Now, we can write the equation of motion for the crate:
m1 * a = T - m1 * g * sin(theta)
T - m1 * g * sin(theta) = m1 * a
Substituting the values:
4.62 kg * a = T - (4.62 kg * 9.8 m/s^2 * sin(40.0°))
To solve for the acceleration, we need the value of tension (T). The tension is equal to the weight of the other crate (7.88 kg * 9.8 m/s^2) due to their connection through the light string:
T = 7.88 kg * 9.8 m/s^2
Substituting this value back into the equation:
4.62 kg * a = (7.88 kg * 9.8 m/s^2) - (4.62 kg * 9.8 m/s^2 * sin(40.0°))
Now solve for acceleration:
a = [(7.88 kg * 9.8 m/s^2) - (4.62 kg * 9.8 m/s^2 * sin(40.0°))] / 4.62 kg
To find the acceleration of the 4.62 kg crate, we need to consider the forces acting on it.
First, let's identify the forces involved:
1. The weight of the 4.62 kg crate: This force acts vertically downward and can be calculated using the formula F = mg, where m is the mass (4.62 kg) and g is the acceleration due to gravity (9.8 m/s^2).
2. The tension in the string: This force acts horizontally and is the same for both crates. It can be calculated using the formula T = m2a, where m2 is the mass of the 7.88 kg crate and a is the acceleration.
3. The normal force: This force acts perpendicular to the incline and counteracts the component of the weight force acting along the incline. However, since the incline is smooth (frictionless), there is no friction force.
4. The gravitational force component along the incline: This force acts parallel to the incline and is given by mg sinθ, where θ is the angle of the incline (40.0°).
The net force acting on the 4.62 kg crate is the difference between the gravitational force component along the incline (mg sinθ) and the tension in the string (T).
The net force can be determined using the equation:
Net force = mg sinθ - T
Now, since the acceleration of both crates is the same and the masses are connected by a light string, the tension in the string will be the same as the net force on the 4.62 kg crate.

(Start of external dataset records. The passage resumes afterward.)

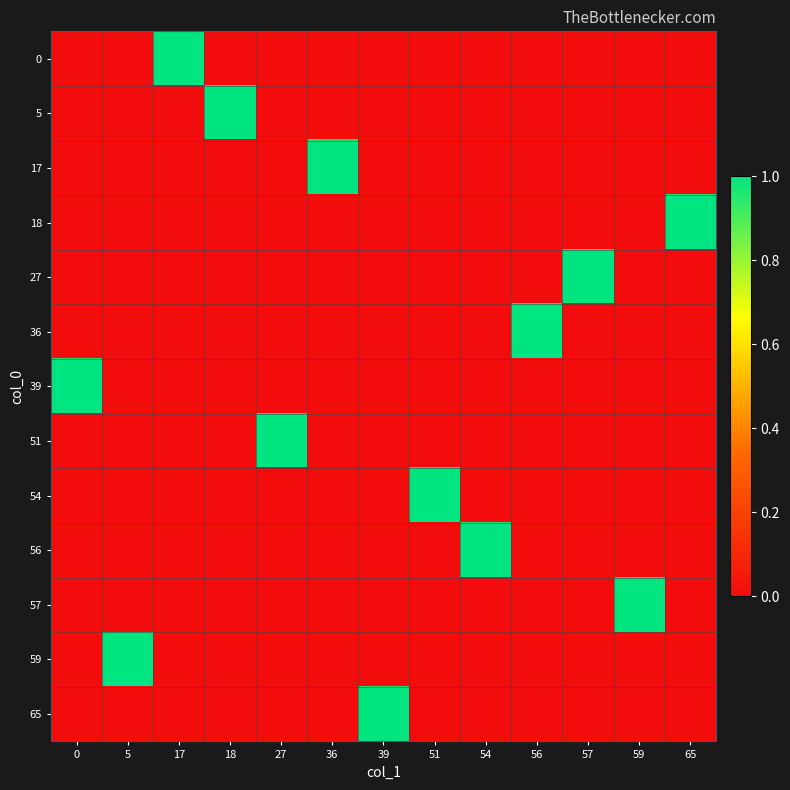

Reading right to left, what are all the values shown in this chart?

0: 65=0	59=0	57=0	56=0	54=0	51=0	39=0	36=0	27=0	18=0	17=1	5=0	0=0
5: 65=0	59=0	57=0	56=0	54=0	51=0	39=0	36=0	27=0	18=1	17=0	5=0	0=0
17: 65=0	59=0	57=0	56=0	54=0	51=0	39=0	36=1	27=0	18=0	17=0	5=0	0=0
18: 65=1	59=0	57=0	56=0	54=0	51=0	39=0	36=0	27=0	18=0	17=0	5=0	0=0
27: 65=0	59=0	57=1	56=0	54=0	51=0	39=0	36=0	27=0	18=0	17=0	5=0	0=0
36: 65=0	59=0	57=0	56=1	54=0	51=0	39=0	36=0	27=0	18=0	17=0	5=0	0=0
39: 65=0	59=0	57=0	56=0	54=0	51=0	39=0	36=0	27=0	18=0	17=0	5=0	0=1
51: 65=0	59=0	57=0	56=0	54=0	51=0	39=0	36=0	27=1	18=0	17=0	5=0	0=0
54: 65=0	59=0	57=0	56=0	54=0	51=1	39=0	36=0	27=0	18=0	17=0	5=0	0=0
56: 65=0	59=0	57=0	56=0	54=1	51=0	39=0	36=0	27=0	18=0	17=0	5=0	0=0
57: 65=0	59=1	57=0	56=0	54=0	51=0	39=0	36=0	27=0	18=0	17=0	5=0	0=0
59: 65=0	59=0	57=0	56=0	54=0	51=0	39=0	36=0	27=0	18=0	17=0	5=1	0=0
65: 65=0	59=0	57=0	56=0	54=0	51=0	39=1	36=0	27=0	18=0	17=0	5=0	0=0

So, we can rewrite the equation as:
T = mg sinθ - T
Simplifying this equation, we get:
2T = mg sinθ
Substituting the values into the equation, we have:
2T = (4.62 kg)(9.8 m/s^2) sin(40.0°)
Now, solve for T:
T = [(4.62 kg)(9.8 m/s^2) sin(40.0°)] / 2
Calculate T:
T ≈ 15.92 N
Since the tension in the string is the same as the net force acting on the 4.62 kg crate, we can use this value of T to find the acceleration:
T = m2a
15.92 N = (4.62 kg) * a
Solve for a:
a ≈ 3.45 m/s^2
Therefore, the acceleration of the 4.62 kg crate is approximately 3.45 m/s^2.